私は東レという会社に入りましたが、理由は「先輩が強く勧めたから」というだけ(笑)。どの会社も働いてみなければわからない、と思っていました。だから、極端な話、会社はどこでも良かった。就職してからも、希望部署を出さなかったくらいですから。実際、会社なんて、どこも似たようなものですよ。社長までやった私が言うんですから間違いありません(笑)。
人生は、思い通りにいかないからこそ、君自身が成長するチャンスなんです。私も、そうでした。
私の長男は自閉症です。妻は私が40歳の時に肝臓病になり、その後うつ病を併発しました。

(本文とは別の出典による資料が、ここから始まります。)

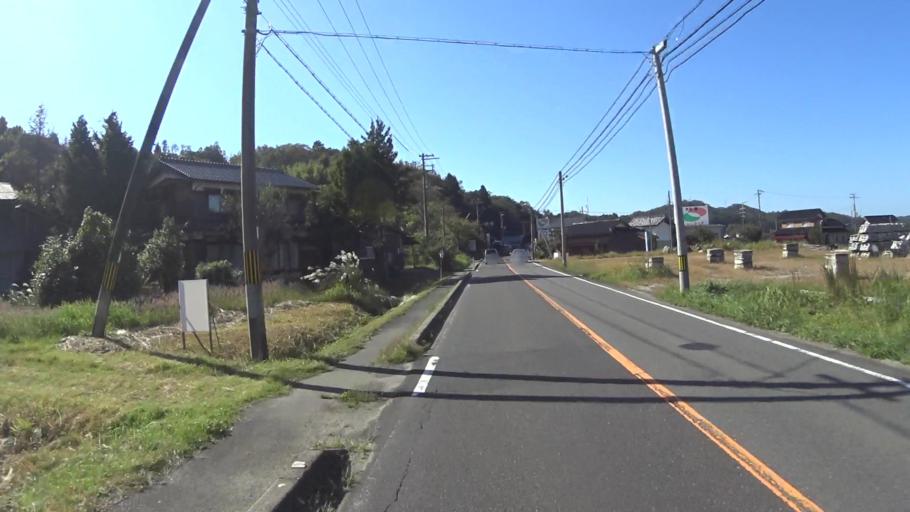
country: JP
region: Hyogo
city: Toyooka
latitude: 35.5805
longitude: 134.9674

3度におよぶ妻の自殺未遂の時は、自暴自棄にもなりかけました。でもこれが運命です。家族と仕事を両立するために、私は効率的な仕事術を身につけました。人生を見つめ直す契機にもなりました。人生のピンチを、自分を磨くことに利用したのです。
就職活動も、その後の会社生活も、それと同じです。つらいことでも、嫌なことでも受け容れて、それを自分磨きの糧にしてしまう。
実際、成功した人は皆そうなのです。例えば、元経団連会長の奥田碩さん。トヨタの改革者としても知られますが、氏はかつてフィリピンに飛ばされていました。
東レのライバル会社帝人の社長を務めた安居祥策さん(現・日本政策金融公庫総裁)もそう。帝人にいた半分近くを関連会社に出向させられていました。でも彼らは、諦めなかった。人生を受け容れて、自分を磨いたからこそ、社長にまで上り詰め、さらに結果を出したんです。
運命を引き受けることは、諦めることとは違います。運命を楽しむのです。だってそうでしょ? 君の人生の主役は、君しかいないのですから。